▸ **Aim of the exercise**: Pick up the post below on Svelte 5's runes after its last sentence and keep writing it.

▸ **Passage for review**:

First thoughts on Svelte 5’s runes

I’m very busy migrating a big SvelteKit project to Svelte 5’s new runes syntax and I have to be honest… not a big fan of the increased number of lines, especially when it comes to the props.

For example, what used to be a single line:

export let user: User | undefined;

Now takes 5 lines because of the added effort to properly type everything:

interface Props {
   user?: User;
 }

let { user }: Props = $props();

And yeah of course in this simple case I could do the type inline:

let { user }: { user?: User } = $props();

But that doesn’t scale when you have multiple props. And either way it’s still way more code than what it used to be, with the property name repeated.

It’s like none of the people who write Svelte 5 actually use it in combination with TypeScript, because strongly typed props have become such a hassle to write now. None of the examples on https://svelte.dev/docs/svelte/$props are strongly typed either except for the very last bit where it explains how to do it. But by not doing it in any of the examples it hides the boilerplate!

Also, the Svelte 4 docs had that global JavaScript / TypeScript toggle in the sidebar, which is completely gone in the Svelte 5 docs. Has TypeScript become an afterthought for Svelte?

▸ **Data for analysis**:
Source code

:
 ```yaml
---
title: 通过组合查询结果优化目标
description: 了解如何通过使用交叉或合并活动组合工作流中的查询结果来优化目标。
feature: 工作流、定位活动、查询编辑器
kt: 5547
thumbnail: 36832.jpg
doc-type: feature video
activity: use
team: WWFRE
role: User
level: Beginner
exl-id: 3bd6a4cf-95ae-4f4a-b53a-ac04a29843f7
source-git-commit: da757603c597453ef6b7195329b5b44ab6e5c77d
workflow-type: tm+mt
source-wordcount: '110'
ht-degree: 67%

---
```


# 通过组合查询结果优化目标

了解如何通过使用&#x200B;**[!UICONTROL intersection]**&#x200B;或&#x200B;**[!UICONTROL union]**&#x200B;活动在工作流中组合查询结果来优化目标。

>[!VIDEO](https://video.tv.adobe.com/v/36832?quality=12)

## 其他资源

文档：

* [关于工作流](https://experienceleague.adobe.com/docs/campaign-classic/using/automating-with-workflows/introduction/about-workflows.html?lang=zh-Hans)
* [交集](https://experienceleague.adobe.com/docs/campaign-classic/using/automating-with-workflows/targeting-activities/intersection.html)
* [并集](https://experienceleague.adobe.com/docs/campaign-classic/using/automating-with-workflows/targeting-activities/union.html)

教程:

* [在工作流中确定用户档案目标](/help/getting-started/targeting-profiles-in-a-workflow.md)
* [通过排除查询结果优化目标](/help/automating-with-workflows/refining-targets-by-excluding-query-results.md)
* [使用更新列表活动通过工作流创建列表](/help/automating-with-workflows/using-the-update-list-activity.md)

▸ **Result of this exercise**:
It’s also very annoying that the Svelte 5 migration script decides to use let for these props instead of const, which results in hundreds of ESLint warnings like “‘user’ is never reassigned. Use ‘const’ instead”. Luckily ESLint can automatically fix most of them, but not all. For example I have a NumberPicker component that used to have three props:

export let min = 0;
export let value = 0;
export let max = 99;

The page using the component would bind to the value. With Svelte 5 the component now looks like this:

interface Props {
  min?: number;
  value?: number;
  max?: number;
}

let { min = 0, value = $bindable(0), max = 99 }: Props = $props();

Which results in two ESLint warnings because min and max should be const. But I can’t change the let to a const because then value can’t be reassigned anymore.

So far I am really not enjoying this migration. I’ll write another article with a more in-depth review, but I just wanted to share my first impressions.